Feb 19, 2015 15:55
I was once serving a meal at a homeless shelter in downtown Sarnia. This place wasn't just for the homeless, of course - low-income folks of every stripe could come through the door and line up to receive the meal of the day. On this particular day, I believe we were serving chili, and it was a good one - lots of beef, some beans, onions and peppers, and just little bit of zip to it. But one fellow got to the window, looked down at the bowl, and said, "I don't eat chili." What? You don't have enough money for food, you're here receiving a free meal, prepared by someone else, donated by a local church, served by friendly faces when you'd be turned away from most of the dives in the rest of the town, and yet you're able to say, "I don't eat chili." Really? Not, "I get heartburn," or "I'm allergic to onions" or something else that might be, you know, a "real" reason, but "I don't eat chili." Don't. Do not. It could be the only food left on the planet and I would then starve because I. Do. Not. Eat. Chili. As I recall, we heated up some vegetable soup for him, but I've never really forgotten that incident, because my understanding has always been, if you're really hungry, you'll eat whatever's put in front of you.
This comes to mind because we are having an issue here in GTown regarding homeless youth. In this mostly affluent area, the homeless and indigent aren't really visible - they don't panhandle on street corners or squeegee windows at the stop lights or anything like that, but they sleep in cars and on friends' couches and in clothing bins because they've been kicked out of their homes or have left for whatever reason. We have a drop-in centre for them here, but it's apparently on the verge of closing because of funding cuts from wherever their major source of income was located, and the $75,000 gap is not one that even a levy on local churches could make up! An article was in the newspaper this week to bring attention to the situation, but it really stops short of asking for any kind of permanent solution. It doesn't say the drop-in centre is going to close, nor how much it would take to keep it open. It says that "investing in these shelters is investing in the lives of today's youth." (That is, shelters or drop-in centres, either/or)
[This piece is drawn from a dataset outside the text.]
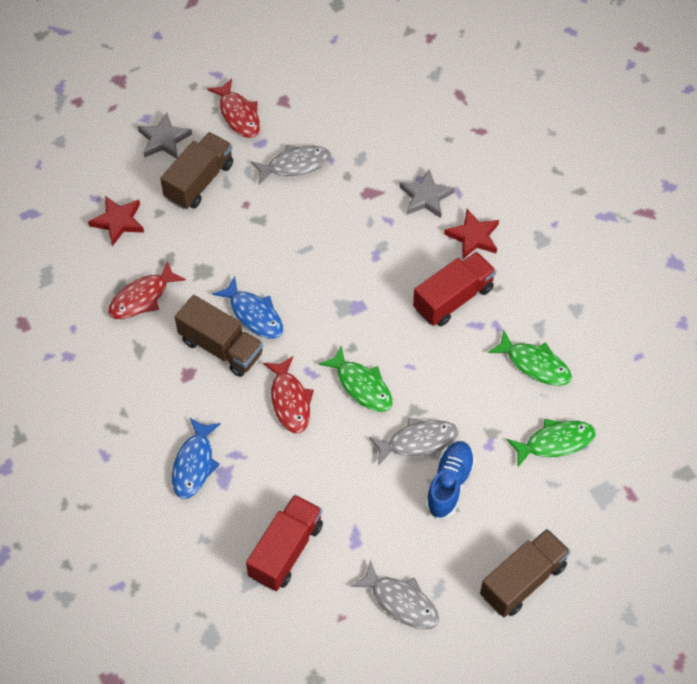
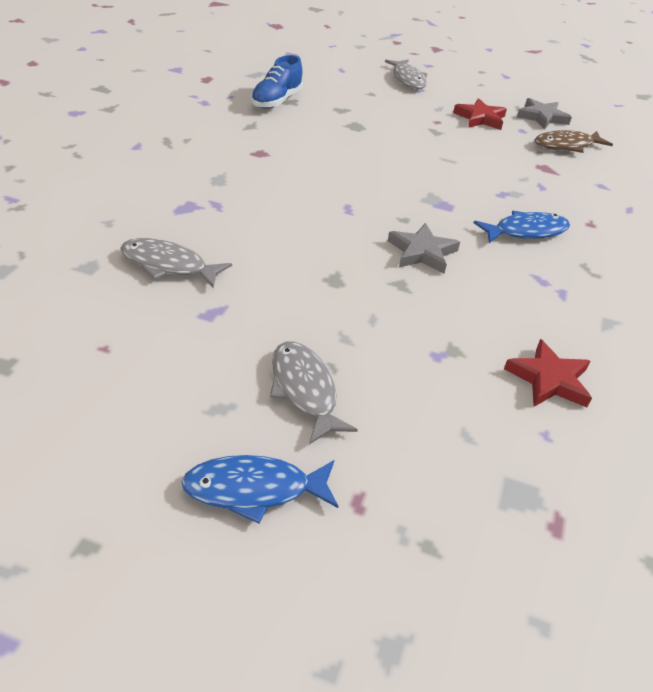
brown fish: none = 0 -> [534,130,613,153] = 1
brown truck: [160,132,233,210] [175,295,263,377] [480,529,571,617] = 3 -> none = 0
green fish: [319,345,392,412] [488,330,572,386] [507,419,596,468] = 3 -> none = 0
red fish: [108,261,186,319] [207,78,260,138] [263,356,314,433] = 3 -> none = 0
red truck: [246,494,323,591] [413,252,496,326] = 2 -> none = 0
However, in the heart of the article, it also talks about three kids who were found sleeping outside in the killing cold that we've been experiencing lately; they were given an emergency position at a local motel, room paid-for by the region, but when they were asked if longer-term arrangements could be made for them, they politely but firmly refused. Nope, we'll be fine, they said, and the author of the piece noted that if people refuse to be helped, there's nothing we can do to force them to accept it.
In another country, we might view this as a type of social Darwinism - if they don't accept the help, we (the government / church / charitable organization) won't force it on them, and if they die, we shrug and say, "We would have been there for them, but they refused to be helped!" And we (the outside viewers), with logic faculties in full swing and most certainly NOT in need of any such assistance, would say, "How can this be? People are dying! The assistance must be inadequate, or poorly managed, or corruptly maintained, or something, because if help is there, people will take it!" But no, this is Canada, where everyone gets benefits if they are in any kind of need - refugees coming off the boat get assistance for the six months or so during which their case is being assessed, for Pete's sake! And they take it because that's what they came for! But our own people, born here, raised here, won't.
So here's the two sides of the coin: on one hand, the Church will always have work to do, people to try to help, and a hand out to try to offer a hand up and then to offer the comfort of the gospel, while on the other hand we will continue to fail because we are dealing with people who, in the deepest, darkest, most desperate times of their lives, will still try to dictate the terms on which they are helped. Many people, good Christians, will give up after a while. I did that with someone once and it was suggested to me that my love for that person was "conditional," that only if they accepted the help I offered (that is to say, the terms I dictated) would I truly love them; my reply, in my heart if not from my lips, was that those terms were what I offered, and all I could offer. I thought they were generous and accommodating. And yet, they were still refused, and that person is now pretty much out of my life. I'm saddened by it, but I've come to realize that it wasn't me. As long as the person on the "weaker" side demands terms from the one in the position to give (not negotiates, mind you, but demands), the relationship is out of balance.
Thanks be to God, we have been given the covenant of grace through Christ's cross... although people still refuse to accept it, and still seek to dictate terms with God. People don't get a miracle, don't win the lottery, get sick and die, get Alzheimer's and forget how to die, see nothing but tragedy in the world around them and seek to lay it all at God's feet, call Him "callous," "uncaring," and "vindictive." Christians themselves try to dictate who will and will not receive God's grace - us, of course, but not the gays, not the blacks or browns, and certainly not anyone who has never spontaneously spoken in what may well be gibberish but which fell on our ears as God-inspired gibberish!
*sigh*
The weaker side, the side in need, should receive. Just a thought. And since we are all sinners, ultimately we are all on the weaker side of eternity.